Tuesday, August 10, 2010

Frankenstein (USA, 1931, James Whale)

James Whale's Frankenstein is a film that works in important ways that Todd Browning's Dracula, released earlier the same year, does not. While the two films were responsible for ushering in the Horror Era at Universal Studios,  the poignancy of Frankenstein's heartbreaking tragedy and it's consistency of tone help to separate it from its only intermittently engaging predecessor.
Because Frankenstein created much of the cinematic language of horror films, it has often been imitated (and parodied. See: Gene Wilder and Mel Brooks). Consequently (and ironically), viewers coming to the film today may mistake the conventions that it created for clichés. The mad scientist and his neo-gothic lab, comma-shaped assistant, and rigidly lurching monster were all creations of director James Whale, and all have become movie icons.

However, watching Frankenstein is more than simply an exercise in nostalgia. Despite moments of melodrama, the film is wonderfully economical, telling a complex and engaging tale in little more than one hour. There are more moments of quiet power (most of them involving the strikingly effective Boris Karloff as the monster who simply wants to be loved) than you'll find in a fistful of big-budget horror films. Whale knew his medium and didn't clutter the action with a lot of chatter. Instead, he filled the screen with images that would become part of our cultural lexicon. He builds the story to its tragically inevitable climax, interchanging moments of subtle beauty and dreadful horror.

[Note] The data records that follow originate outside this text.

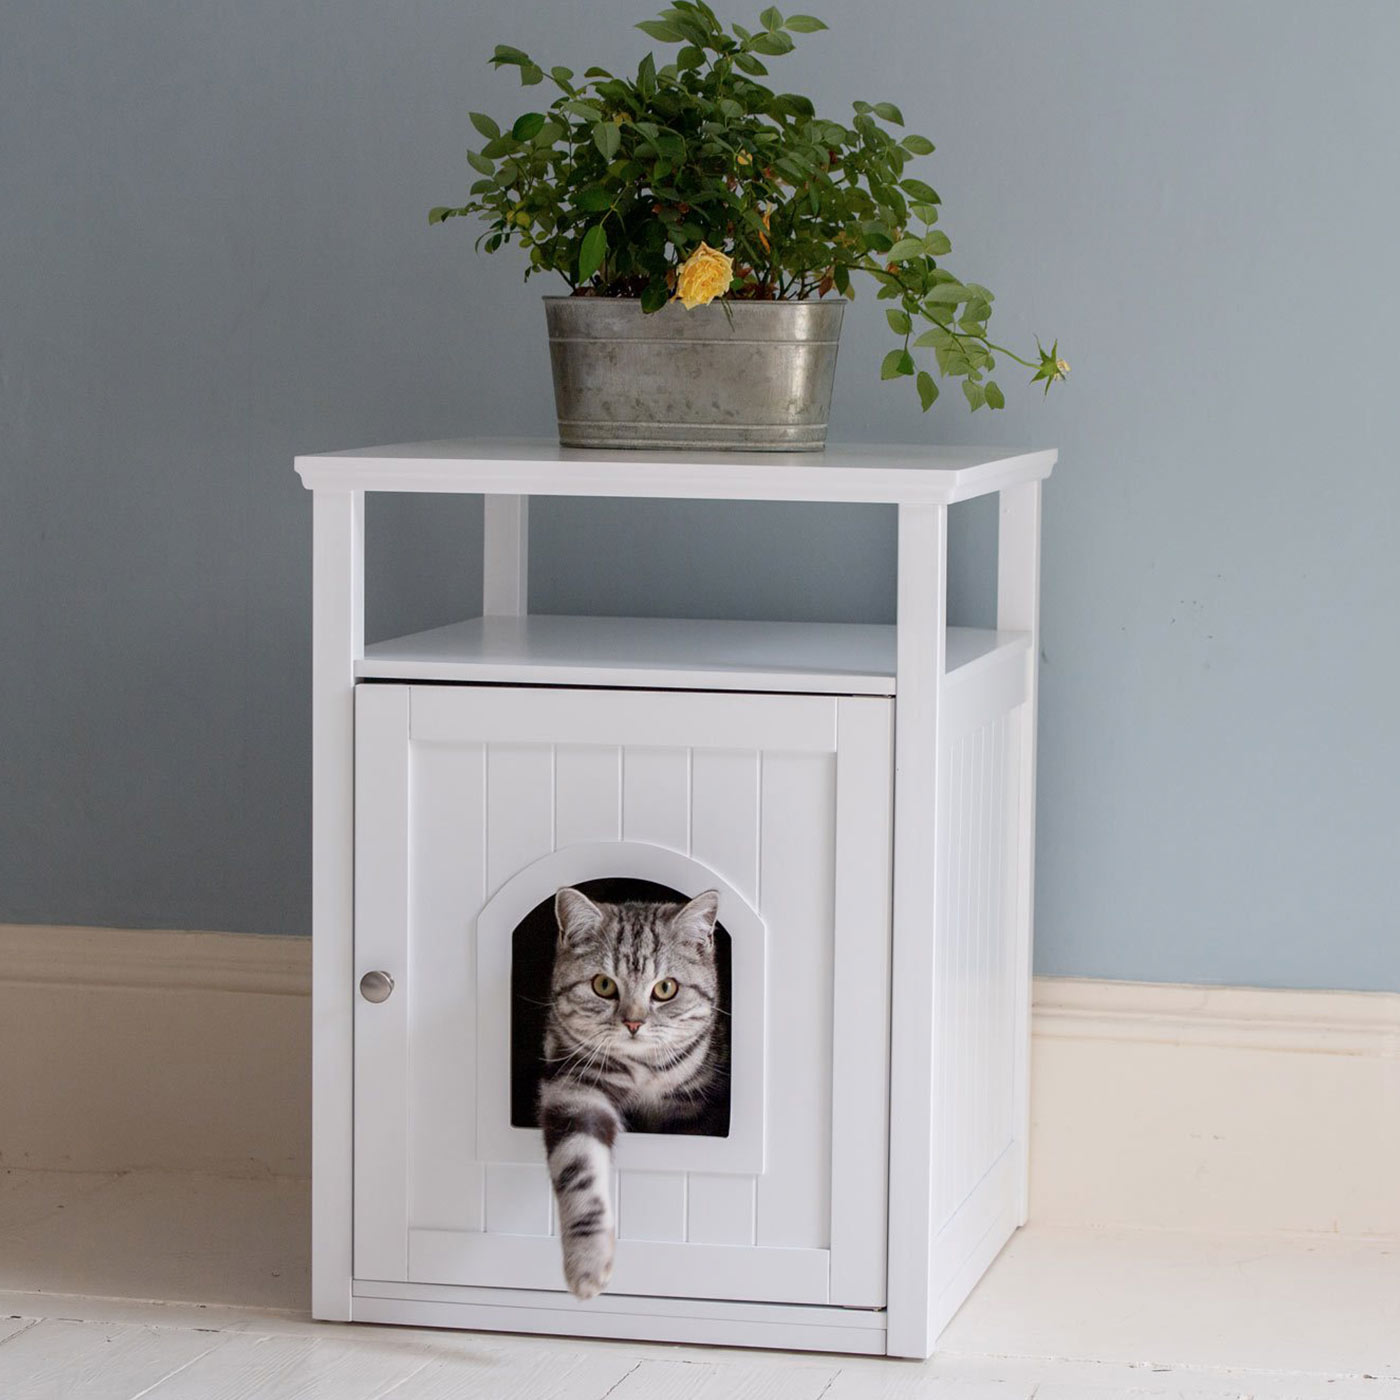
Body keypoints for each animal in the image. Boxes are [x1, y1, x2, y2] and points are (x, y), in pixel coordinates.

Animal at [537, 884, 722, 1299]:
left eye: (665, 988)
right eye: (603, 985)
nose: (633, 1023)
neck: (643, 1071)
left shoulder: (693, 1106)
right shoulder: (575, 1086)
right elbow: (578, 1167)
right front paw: (587, 1263)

Rather than simply adopt a conventional perspective (man should not play God), Whale emphasizes the human drama (Frankenstein should not have abandoned his creation), turning a horror film into an existential tale of man's fear of abandonment.

1 comment:

mallard said...

Great little write-up. I wish you wrote more! You touched on so much of the greatness of this film. I can't get enough of reading great reviews and analysis of the film, like yours.